Thomas’s journey to this moment is an oddly meticulous mix of discipline and curiosity. Piano at six, beats at thirteen, songwriting by fourteen. You get the sense that music wasn’t just a hobby—it was a language he had to speak. By the time he graduated with a degree in audio production and music business from the University of Wisconsin Oshkosh, Thomas had already produced for artists nationwide, co-founded a band, experimented with TikTok-inspired soundscapes, and even worked with Grammy-nominated producers. He’s one of those rare people whose résumé almost overshadows the music itself—but here, thankfully, the music holds its ground.


Artificial "Intelligence" is the fourth single off his upcoming debut album, and it’s pure Thomas in the way it tackles a modern problem head-on. AI-generated content, lazy corporate exploitation, the so-called "dead internet" theory—he doesn’t just nod to it. He digs in. What’s interesting is that the track isn’t just a rant; it’s carefully constructed. Influences like Jon Bellion, Sickick, Finneas, and Skrillex bleed through subtly—the experimental production techniques, vocal textures, and laid-back beats nod to each without ever feeling derivative. There’s personality here, messy and human.


Recording in his home studio in Wisconsin, Thomas approached this song differently than anything he’s done before. Instead of a blueprint, he started with the topic and let the experimentation guide him. Vocal processing went through weird twists, beats collided and recombined, and somehow it all clicked. Listening to it, you can almost hear the trial-and-error, the moments of uncertainty transformed into confidence. It’s a glimpse into an artist thinking out loud.


There’s a contradiction in Thomas that keeps things interesting. He’s meticulous—he’s the guy piling up sounds so precise other artists can visualize them—but he’s also willing to throw caution out the window when it comes to personal expression. Natalie Patrick of EarMilk captured this perfectly: “As a producer first and foremost, O’Shea has always had an ear for detail… But with his solo project, he turns the perspective on its head.” That tension—precision versus rebellion—makes listening feel like eavesdropping on something genuine.


What stands out beyond the technical prowess is the philosophy driving the song. Thomas isn’t just making music to fill a playlist; he’s staking a claim. Art is human, art has purpose, and he’s not shy about calling out what he sees as a shortcut stealing from that purpose. In the context of the album, this track is a manifesto. Other songs touch on love, breakups, dreams—but this one is pointing straight at the world, demanding attention. And somehow, it works without feeling preachy.

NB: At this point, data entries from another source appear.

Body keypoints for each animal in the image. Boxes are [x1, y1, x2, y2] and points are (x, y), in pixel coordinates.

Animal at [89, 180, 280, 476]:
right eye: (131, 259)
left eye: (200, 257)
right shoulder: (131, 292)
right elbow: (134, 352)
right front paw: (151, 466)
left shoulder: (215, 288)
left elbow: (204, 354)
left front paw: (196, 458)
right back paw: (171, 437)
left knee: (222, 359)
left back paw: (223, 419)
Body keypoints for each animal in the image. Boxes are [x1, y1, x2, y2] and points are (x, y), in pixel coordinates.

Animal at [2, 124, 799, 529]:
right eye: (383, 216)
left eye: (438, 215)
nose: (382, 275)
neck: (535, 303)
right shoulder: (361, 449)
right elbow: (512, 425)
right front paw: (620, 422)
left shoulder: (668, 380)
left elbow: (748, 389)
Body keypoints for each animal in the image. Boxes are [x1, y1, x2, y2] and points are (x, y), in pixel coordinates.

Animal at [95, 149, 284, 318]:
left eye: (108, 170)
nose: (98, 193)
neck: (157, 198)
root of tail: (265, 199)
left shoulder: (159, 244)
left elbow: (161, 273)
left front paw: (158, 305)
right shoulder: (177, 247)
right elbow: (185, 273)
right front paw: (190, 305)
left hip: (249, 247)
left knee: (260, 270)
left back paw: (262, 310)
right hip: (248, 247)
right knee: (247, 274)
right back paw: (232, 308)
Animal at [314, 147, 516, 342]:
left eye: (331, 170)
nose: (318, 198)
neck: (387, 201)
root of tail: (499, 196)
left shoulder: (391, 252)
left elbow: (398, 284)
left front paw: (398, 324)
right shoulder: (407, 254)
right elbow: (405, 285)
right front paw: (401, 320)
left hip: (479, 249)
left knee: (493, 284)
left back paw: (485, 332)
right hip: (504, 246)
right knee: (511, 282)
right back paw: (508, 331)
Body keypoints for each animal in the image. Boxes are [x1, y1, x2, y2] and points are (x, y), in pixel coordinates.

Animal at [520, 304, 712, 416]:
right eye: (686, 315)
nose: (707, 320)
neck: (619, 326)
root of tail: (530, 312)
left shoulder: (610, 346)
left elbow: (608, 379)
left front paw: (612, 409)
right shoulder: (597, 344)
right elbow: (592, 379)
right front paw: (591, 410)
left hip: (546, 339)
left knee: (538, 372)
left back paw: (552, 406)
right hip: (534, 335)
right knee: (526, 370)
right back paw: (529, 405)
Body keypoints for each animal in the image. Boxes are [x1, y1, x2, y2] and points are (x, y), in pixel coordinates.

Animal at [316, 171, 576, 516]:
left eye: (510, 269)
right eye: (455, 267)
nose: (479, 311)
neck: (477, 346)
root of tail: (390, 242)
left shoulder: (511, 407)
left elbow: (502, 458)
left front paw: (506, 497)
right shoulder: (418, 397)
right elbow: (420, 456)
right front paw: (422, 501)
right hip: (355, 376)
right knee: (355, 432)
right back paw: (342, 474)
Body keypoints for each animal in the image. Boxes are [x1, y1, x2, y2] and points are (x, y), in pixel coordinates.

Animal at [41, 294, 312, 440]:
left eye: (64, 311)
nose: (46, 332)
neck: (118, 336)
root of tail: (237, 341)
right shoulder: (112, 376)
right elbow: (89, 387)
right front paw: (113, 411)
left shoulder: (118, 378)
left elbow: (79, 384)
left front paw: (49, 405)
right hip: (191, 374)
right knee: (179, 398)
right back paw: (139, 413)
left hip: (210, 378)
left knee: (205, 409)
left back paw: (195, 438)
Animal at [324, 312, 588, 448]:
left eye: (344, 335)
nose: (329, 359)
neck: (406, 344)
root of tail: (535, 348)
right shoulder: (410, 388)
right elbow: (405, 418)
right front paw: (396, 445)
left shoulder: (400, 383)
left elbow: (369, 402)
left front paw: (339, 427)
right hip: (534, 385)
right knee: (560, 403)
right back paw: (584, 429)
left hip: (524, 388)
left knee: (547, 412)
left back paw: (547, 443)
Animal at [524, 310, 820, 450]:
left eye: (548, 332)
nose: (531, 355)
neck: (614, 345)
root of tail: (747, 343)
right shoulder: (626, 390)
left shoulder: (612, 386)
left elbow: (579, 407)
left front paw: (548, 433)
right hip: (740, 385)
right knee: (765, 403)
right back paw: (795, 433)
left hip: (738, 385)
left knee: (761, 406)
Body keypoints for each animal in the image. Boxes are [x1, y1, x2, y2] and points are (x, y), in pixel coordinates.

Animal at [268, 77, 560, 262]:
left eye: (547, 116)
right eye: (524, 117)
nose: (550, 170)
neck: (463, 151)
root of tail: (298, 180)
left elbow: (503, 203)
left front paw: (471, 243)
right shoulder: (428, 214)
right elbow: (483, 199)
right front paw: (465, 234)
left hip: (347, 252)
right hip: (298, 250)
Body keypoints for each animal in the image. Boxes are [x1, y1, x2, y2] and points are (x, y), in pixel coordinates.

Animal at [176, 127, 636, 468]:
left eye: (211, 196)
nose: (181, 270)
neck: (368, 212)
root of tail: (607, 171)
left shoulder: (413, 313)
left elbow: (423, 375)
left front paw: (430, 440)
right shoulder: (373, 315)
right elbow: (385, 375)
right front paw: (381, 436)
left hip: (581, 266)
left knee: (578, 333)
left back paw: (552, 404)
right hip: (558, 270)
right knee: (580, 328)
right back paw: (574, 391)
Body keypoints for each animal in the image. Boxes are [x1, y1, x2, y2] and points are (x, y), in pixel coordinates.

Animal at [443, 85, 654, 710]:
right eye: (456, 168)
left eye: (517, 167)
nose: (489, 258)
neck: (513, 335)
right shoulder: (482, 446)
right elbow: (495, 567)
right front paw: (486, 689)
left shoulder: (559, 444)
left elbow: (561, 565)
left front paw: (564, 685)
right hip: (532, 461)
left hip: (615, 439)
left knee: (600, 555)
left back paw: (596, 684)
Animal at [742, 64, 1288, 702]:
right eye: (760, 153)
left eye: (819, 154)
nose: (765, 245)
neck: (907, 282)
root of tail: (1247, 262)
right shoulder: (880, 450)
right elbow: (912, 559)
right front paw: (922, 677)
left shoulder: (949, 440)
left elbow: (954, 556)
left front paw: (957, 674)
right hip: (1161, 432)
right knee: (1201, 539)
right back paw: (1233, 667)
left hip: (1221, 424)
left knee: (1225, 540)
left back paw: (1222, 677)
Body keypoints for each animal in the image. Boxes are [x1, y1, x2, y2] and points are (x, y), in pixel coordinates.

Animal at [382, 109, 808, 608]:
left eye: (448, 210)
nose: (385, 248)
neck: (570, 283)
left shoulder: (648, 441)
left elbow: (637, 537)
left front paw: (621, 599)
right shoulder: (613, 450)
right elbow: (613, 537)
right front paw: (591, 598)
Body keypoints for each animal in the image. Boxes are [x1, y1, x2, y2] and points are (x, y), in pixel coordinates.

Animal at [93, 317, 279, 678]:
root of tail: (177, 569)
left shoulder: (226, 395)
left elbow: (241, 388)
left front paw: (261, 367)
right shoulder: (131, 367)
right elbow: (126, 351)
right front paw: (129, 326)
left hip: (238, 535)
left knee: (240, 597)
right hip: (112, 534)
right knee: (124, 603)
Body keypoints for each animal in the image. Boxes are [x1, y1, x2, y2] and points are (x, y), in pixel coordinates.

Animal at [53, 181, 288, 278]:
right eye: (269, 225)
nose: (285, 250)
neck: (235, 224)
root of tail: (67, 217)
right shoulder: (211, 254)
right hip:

As the single rolls on, you can feel Thomas’s next steps forming in the back of your mind. He’s established himself as a global collaborator and technical wizard, but here, he’s also carving out a voice that’s unapologetically his own. There’s forward momentum in the song, in the album, and in his career, and it’s hard not to want to follow along. If anything, Artificial "Intelligence" makes you wonder what he’ll tackle next—and whether he’ll do it with the same boldness, the same attention to detail, and the same refusal to let convenience override creativity.